Recently, I published a blog post entitled "The Disneyfication of Nursing" wherein I examined the relatively new practice of "scripting" nurse-patient interactions, demanding that nurses communicate with patients in a specific manner.
The reality is that hospitals now want to provide care with an eye towards positive scores on patient satisfaction surveys upon which Medicare will soon begin basing some of their payments. While this is an understandable---yet short-sighted--reaction on the part of facilities that receive payments from Medicare, it is clear that there is a slippery slope that may very well backfire when it comes to achieving desired patient outcomes.
An anonymous comment on "The Disneyfication of Nursing" expressed it this way:
"More concerning to me is that this goal is to keep patients happy, not
healthy. Does this mean we can't discuss the topics they might not want
to hear for fear of a bad review. Don't suggest they don't NEED morphine
every hour or they will say they were mistreated. Heaven forbid we
strongly encourage them to get out of bed. Often what is in our best
interest is not the easiest choice. I feel it is my job to help patients
understand this, but it doesn't always make them happy."
This anonymous reader, presumably a nurse, makes a salient point. If we provide care based on our desire for a positive patient satisfaction score, will it perhaps cause us to refrain from pushing our patients aggressively towards rehabilitation and to give in to their pain, fear, anxiety or lack of motivation? Will we choose to assuage their fears and agree with them, even when our best clinical judgment tells us we should instead motivate them to do that which they dare not do?
Medicare may feel that basing payments based on satisfaction scores will improve care and patient outcomes, but keeping satisfaction scores in the back of our mind while we interact with patients could cause us to back away from potentially difficult conversations "for fear of a bad review".

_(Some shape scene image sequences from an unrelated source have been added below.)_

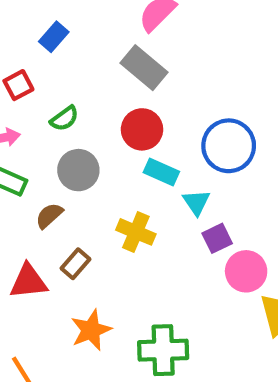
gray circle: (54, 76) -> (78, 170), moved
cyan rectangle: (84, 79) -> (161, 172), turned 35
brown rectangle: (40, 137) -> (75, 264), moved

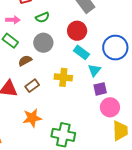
yellow cross: (136, 232) -> (63, 77), turned -30

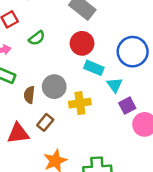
gray circle: (43, 43) -> (54, 87), moved
brown semicircle: (25, 61) -> (29, 95), turned -40

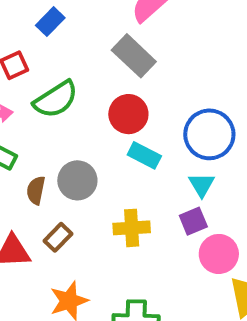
green semicircle: (37, 38) -> (56, 99), size x1.6
cyan triangle: (115, 85) -> (202, 185), moved
yellow cross: (80, 103) -> (132, 228), moved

An apt comparison might be the ways in which public schools feel the necessity to "teach to the test", gearing lesson plans and learning towards the goal of having as many students earn the highest scores possible on standardized tests. The federal government bases schools' success (and perhaps the availability of federal funds) on these outcomes, and teachers often feel that they are not providing the education they would like to ultimately provide since they are obliged to focus most strongly on the pending examinations.

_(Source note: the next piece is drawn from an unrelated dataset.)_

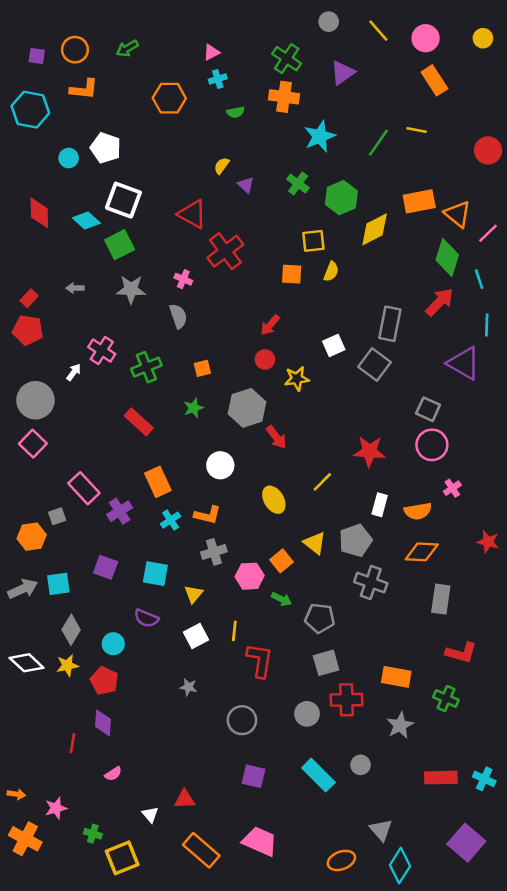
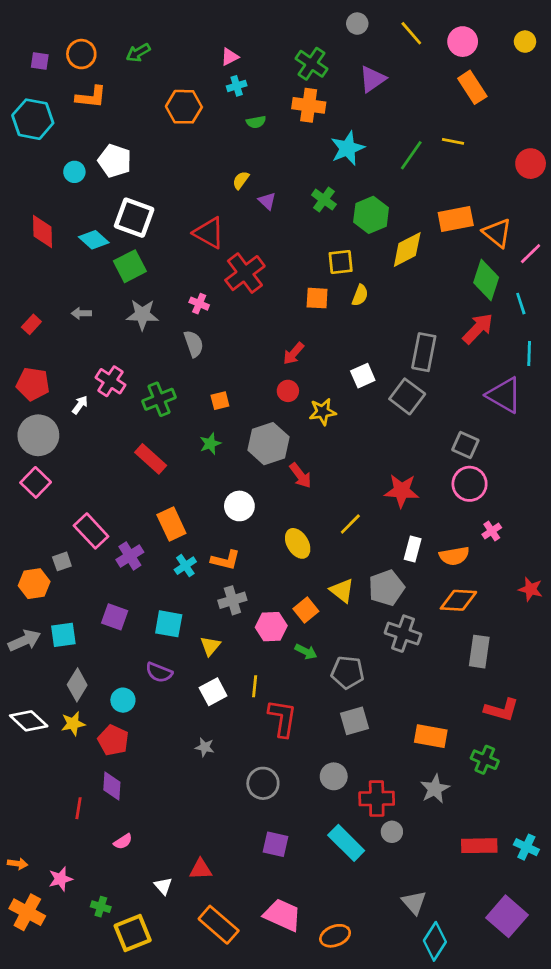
red pentagon: (28, 330) -> (33, 384), moved
red cross: (347, 700) -> (377, 799), moved
orange ellipse: (341, 860) -> (335, 936), moved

Patient satisfaction is important, and hospitals and clinicians all want patients to feel that they received the best possible care. However, when we base Medicare payments on such scores, it puts hospital administrations in the position of guiding clinicians towards care that focuses as much (or more) on patients' subjective ratings of their care rather than actual clinical outcomes.
If I am hospitalized, I of course want my nurses, doctors and other providers to care for me in ways that will make me feel that I am in competent, caring and compassionate hands. However, if a nurse is directed to speak to me like a used car salesman and cater to my every whim based on the assumption that such actions will earn a higher satisfaction score, my fear is that my care would be potentially undermined by this focus on my subjective experience.
Patient satisfaction is only one aspect of the calculation, and facilities may have knee-jerk reactions to Medicare rules that will eventually backfire in as yet unforeseen ways.
We all know how to provide great care, and we (hopefully) also know how to interact with patients on a level that provides a clear indication of our professionalism and expertise. Health care may be broken on many levels, but band-aids such as satisfaction surveys are only a drop in an ocean of potentially more powerful ideas to bring attention to ways in which we can improve care, improve outcomes, and still have very satisfied consumers.